START INPUT RECORDS

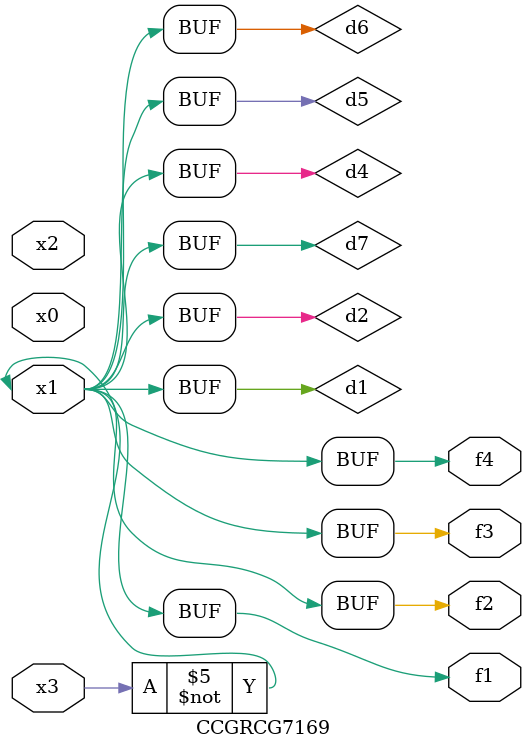
<source format=v>
module CCGRCG7169(
	input x0, x1, x2, x3,
	output f1, f2, f3, f4
);

	wire d1, d2, d3, d4, d5, d6, d7;

	not (d1, x3);
	buf (d2, x1);
	xnor (d3, d1, d2);
	nor (d4, d1);
	buf (d5, d1, d2);
	buf (d6, d4, d5);
	nand (d7, d4);
	assign f1 = d6;
	assign f2 = d7;
	assign f3 = d6;
	assign f4 = d6;
endmodule

</source>
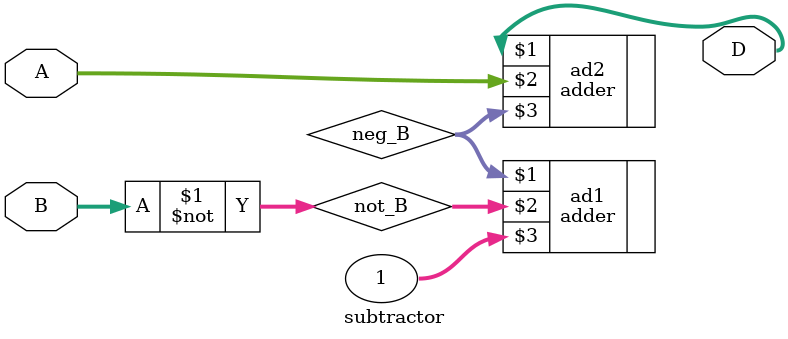
<source format=v>
`include "defines.vh"
module subtractor(
        output  [7: 0]  D,
        input   [3: 0]  A,
        input   [3: 0]  B
    );
	
    wire [3:0] not_B;
    wire [3:0] neg_B;

	// TODO: implement a subtractor
	assign not_B = ~B;
	adder ad1(neg_B, not_B, 1);
	adder ad2(D, A, neg_B);
endmodule

</source>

END INPUT RECORDS

→ REQUIRED ACTION:
Look over the material above and show each line where "assign" appears.

→ ANSWER BELOW:
	assign f1 = d6;
	assign f2 = d7;
	assign f3 = d6;
	assign f4 = d6;
	assign not_B = ~B;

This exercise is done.